Start TEXT SHOWN

In [1]:
from threading import Thread

class StreamingThread(Thread):
    def __init__(self, ssc):
        Thread.__init__(self)
        self.ssc = ssc
    def run(self):
        ssc.start()
        ssc.awaitTermination()
    def stop(self):
        print('----- Stopping... this may take a few seconds -----')
        self.ssc.stop(stopSparkContext=False, stopGraceFully=True)

In [2]:
sc

In [3]:
# Remarks / TO DO
# 1. unbalance class distribution ==> try up / down-sampling (but I heard from another student it did not improve)
# try SMOTE
# 2. add to pre-processing stemming
# 3. also try Naive Bayes and SVM (on top of log regr). See https://towardsdatascience.com/multi-class-text-classification-with-pyspark-7d78d022ed35
# see also: http://classes.ischool.syr.edu/ist718/content/unit09/lab-sentiment_analysis/
# 4. Try ensemlble of different methods
# 5. Try external library for sentiment analysis (sentimnetvader / but I heard from another student it did not help)
# 6. VERY IMPORTANT: I think we should rather reduce the number of categories from 5 to let's say 3
# the 3 categories would be bad (0 and 1 star), middle (3 star), good (4 and 5 stars)
# this would allow to have more training instance per categories and anyway how can even a human differentiate a 1 from a 2 stars or a 4 from a 5 stars

In [4]:
# start with easy implemetation: only consider the content of the 2 fields review_title and review_text
# concantenate them in one new field "review_concat"from pyspark.sql import SQLContext
from pyspark.sql import functions as fn
filepath = '../data_processed/ExctractedData.json'
# load JSON file
s_df = spark.read.json(filepath)
# concatenate review text and title in one field
s_df = s_df.withColumn('review_concat',fn.concat(fn.col('review_title'),fn.lit(' '), fn.col('review_text')))
s_df.printSchema()

root
 |-- book_id: string (nullable = true)
 |-- book_title: string (nullable = true)
 |-- review_id: string (nullable = true)
 |-- review_score: string (nullable = true)
 |-- review_text: string (nullable = true)
 |-- review_title: string (nullable = true)
 |-- review_user: string (nullable = true)
 |-- timestamp: long (nullable = true)
 |-- review_concat: string (nullable = true)



In [5]:
# review_score is of type String ==> cast it from String to Integer
from pyspark.sql.types import IntegerType
s_df = s_df.withColumn("review_score", s_df["review_score"].cast(IntegerType()))
s_df.printSchema()

root
 |-- book_id: string (nullable = true)
 |-- book_title: string (nullable = true)
 |-- review_id: string (nullable = true)
 |-- review_score: integer (nullable = true)
 |-- review_text: string (nullable = true)
 |-- review_title: string (nullable = true)
 |-- review_user: string (nullable = true)
 |-- timestamp: long (nullable = true)
 |-- review_concat: string (nullable = true)



In [6]:
# show score distribution, we see classes are highly unbalanced
from pyspark.sql.functions import col
s_df.groupBy("review_score") \
    .count() \
    .orderBy(col("count").desc()) \
    .show()

+------------+-----+
|review_score|count|
+------------+-----+
|           5|10093|
|           4| 1281|
|           3|  395|
|           2|  187|
|           1|  145|
+------------+-----+



In [7]:
# check if duplicate review (normally not the case as the python script that filters the JSON took care of that)

End TEXT SHOWN
Start RECORD SET

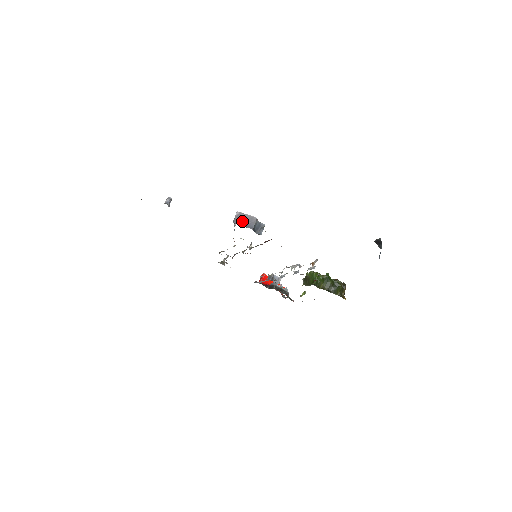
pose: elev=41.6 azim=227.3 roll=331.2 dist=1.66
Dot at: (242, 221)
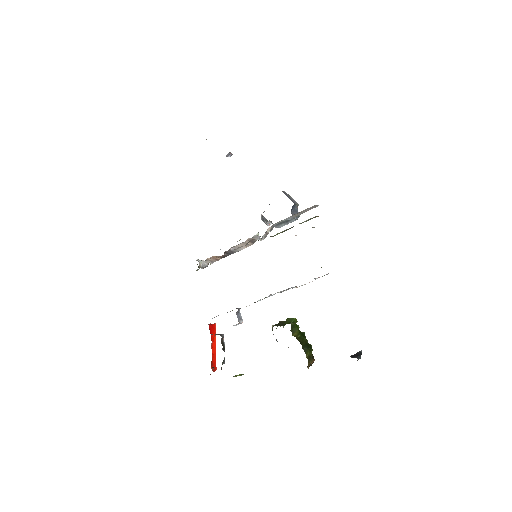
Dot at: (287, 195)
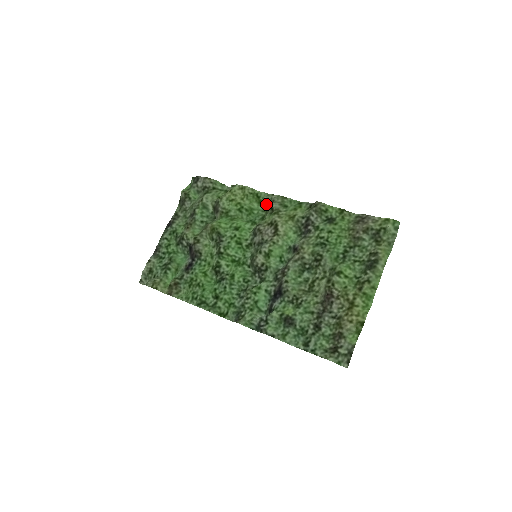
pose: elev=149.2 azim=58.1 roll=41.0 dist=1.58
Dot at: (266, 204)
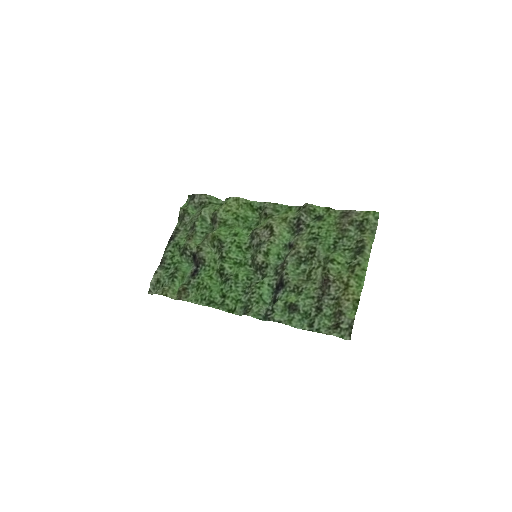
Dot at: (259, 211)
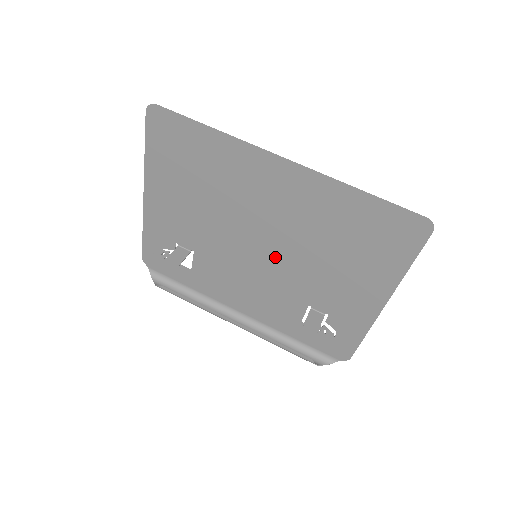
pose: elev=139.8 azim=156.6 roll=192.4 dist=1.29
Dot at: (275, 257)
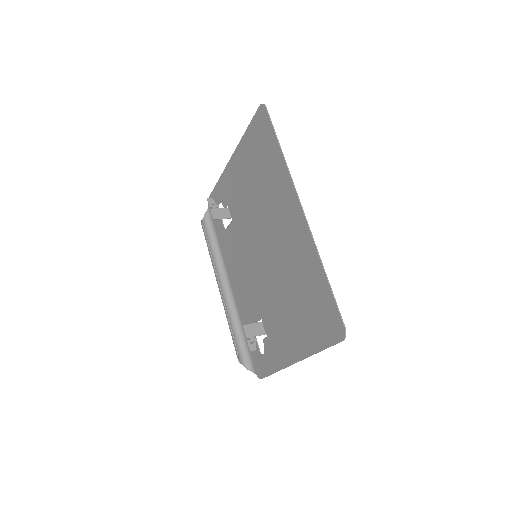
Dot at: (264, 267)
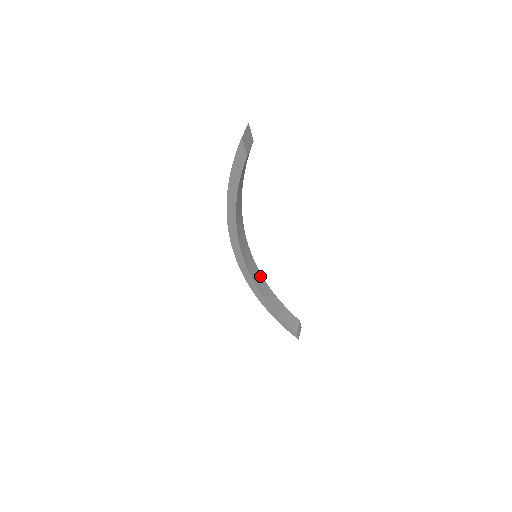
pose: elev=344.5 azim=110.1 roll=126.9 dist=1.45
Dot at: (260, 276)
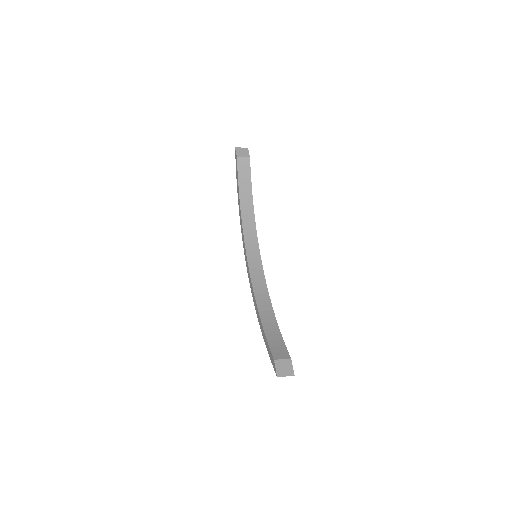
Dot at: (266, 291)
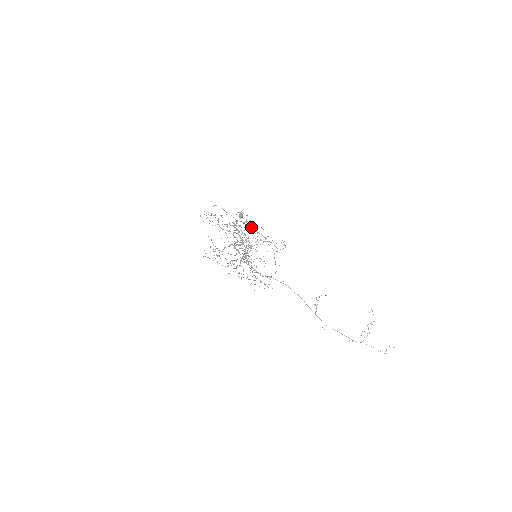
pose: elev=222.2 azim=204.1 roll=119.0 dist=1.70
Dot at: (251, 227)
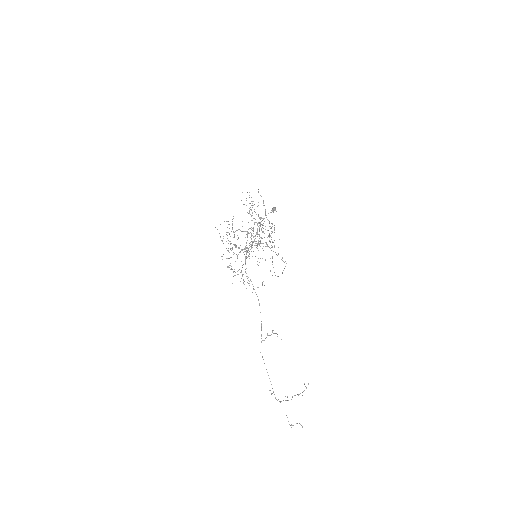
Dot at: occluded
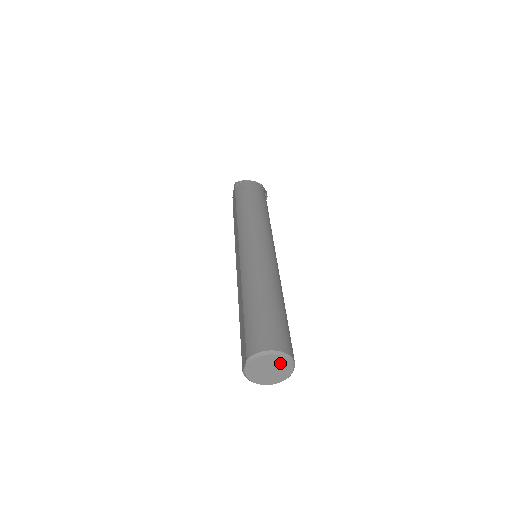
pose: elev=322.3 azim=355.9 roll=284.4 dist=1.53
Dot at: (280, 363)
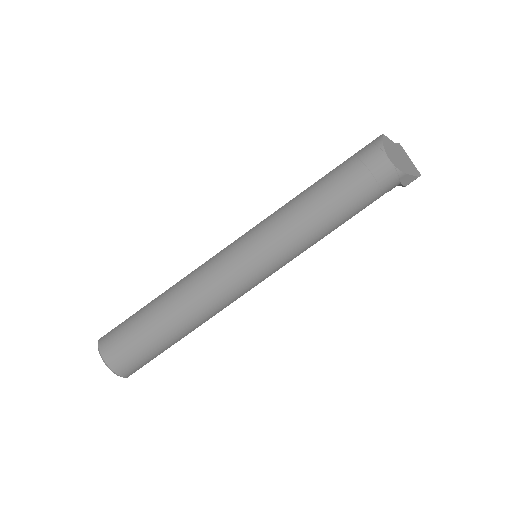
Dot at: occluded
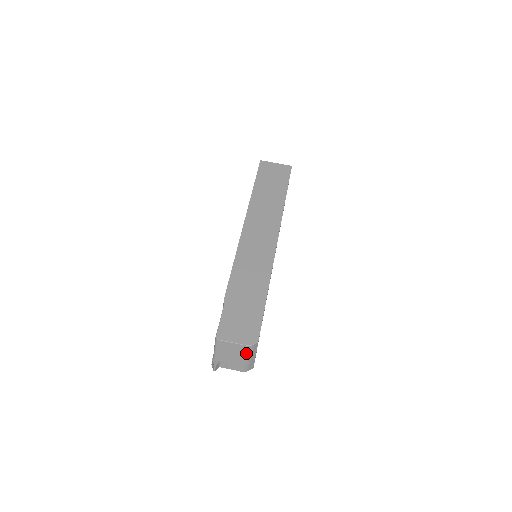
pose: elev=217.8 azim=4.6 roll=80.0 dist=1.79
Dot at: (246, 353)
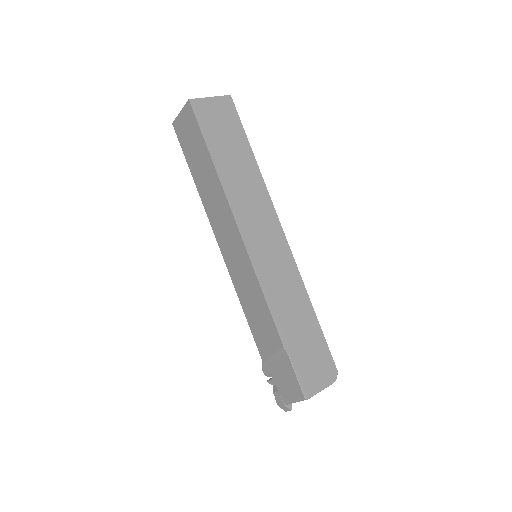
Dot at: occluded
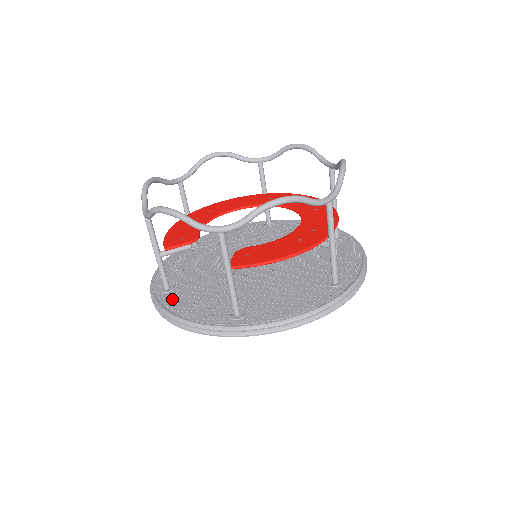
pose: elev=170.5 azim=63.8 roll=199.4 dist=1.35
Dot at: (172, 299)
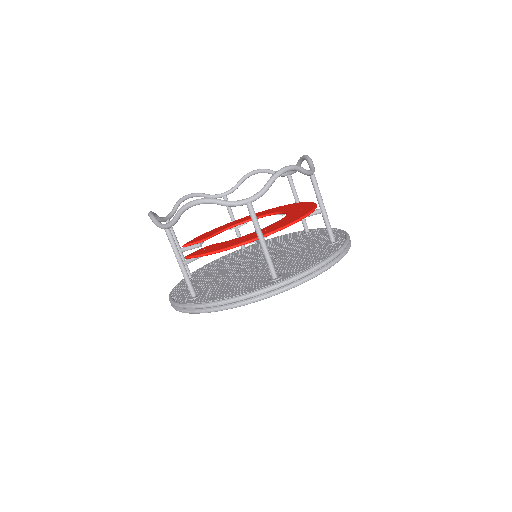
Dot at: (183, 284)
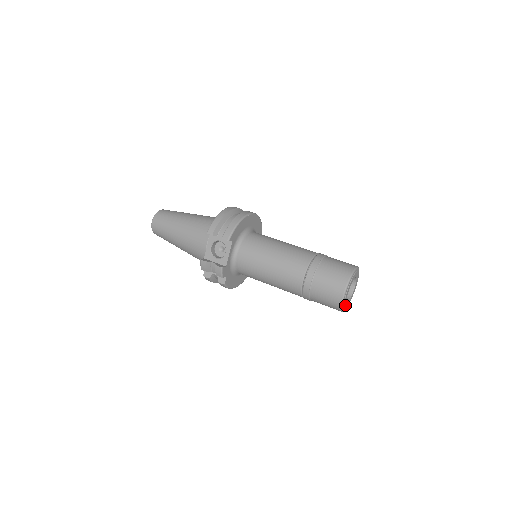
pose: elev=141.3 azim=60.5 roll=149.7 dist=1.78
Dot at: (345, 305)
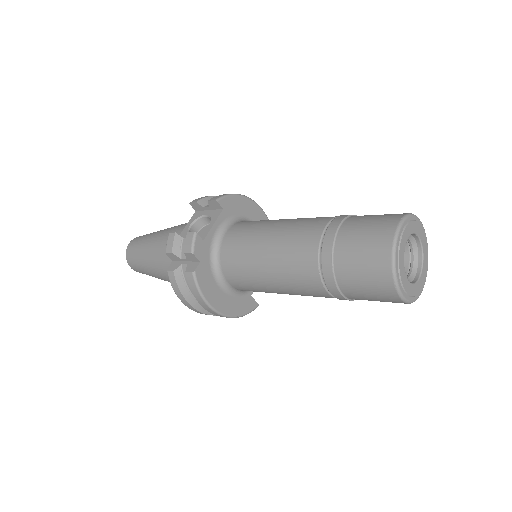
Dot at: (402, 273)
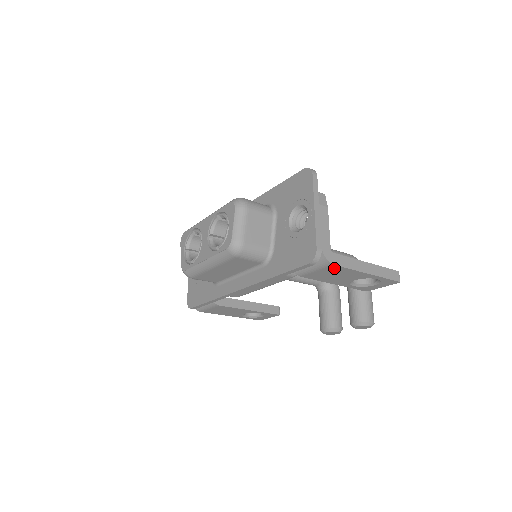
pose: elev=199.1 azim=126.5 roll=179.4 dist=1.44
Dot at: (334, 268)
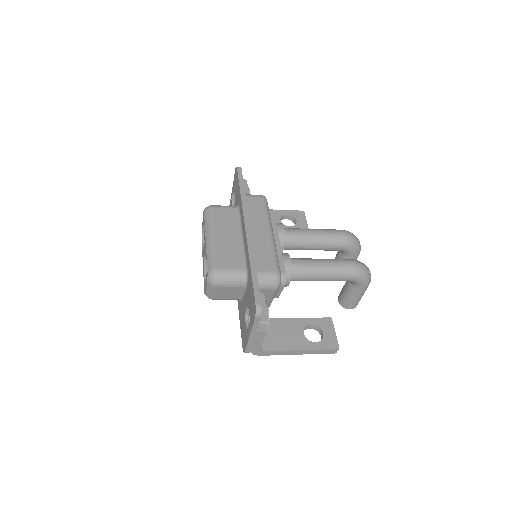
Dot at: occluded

End RECORD SET

§ TASKS TO PERFORM:
**a)** According to the book-review notebook, how many reviews have a score of 5?
**b)** Continue the book-review notebook from its last line.
The material above is separate from the book-review notebook.

§ REPLIES:
**a)** 10,093 reviews.

**b)**
s_df.dropDuplicates(['review_id'])
s_df.groupBy("review_score") \
    .count() \
    .orderBy(col("count").desc()) \
    .show()

+------------+-----+
|review_score|count|
+------------+-----+
|           5|10093|
|           4| 1281|
|           3|  395|
|           2|  187|
|           1|  145|
+------------+-----+



In [52]:
# show first few reviews
s_df.head(2)

[Row(book_id='62678426', book_title='The Woman in the Window: A Novel', review_id='RZFSIAUSHZH43', review_score='5', review_text="Someone recommended this book but wouldn't say much about it. Lots of twists and turns, trying to figure out what was reality and what wasn't.Don't start this if you have to be somewhere else. It's hard to put down until you know how it ends.", review_title='Twists and turns', review_user='LindaG', timestamp=1556699124, review_concat="Twists and turns Someone recommended this book but wouldn't say much about it. Lots of twists and turns, trying to figure out what was reality and what wasn't.Don't start this if you have to be somewhere else. It's hard to put down until you know how it ends."),
 Row(book_id='1455536156', book_title='Scraps, Wilt & Weeds: Turning Wasted Food into Plenty', review_id='RSSSXHBF4BJJY', review_score='4', review_text='A well written and inspiring cook book! As a chef my self i was impressed with some of the applications for food wast

In [10]:
# look at first 5 star review
s_df.where(fn.col('review_score') == 5).first()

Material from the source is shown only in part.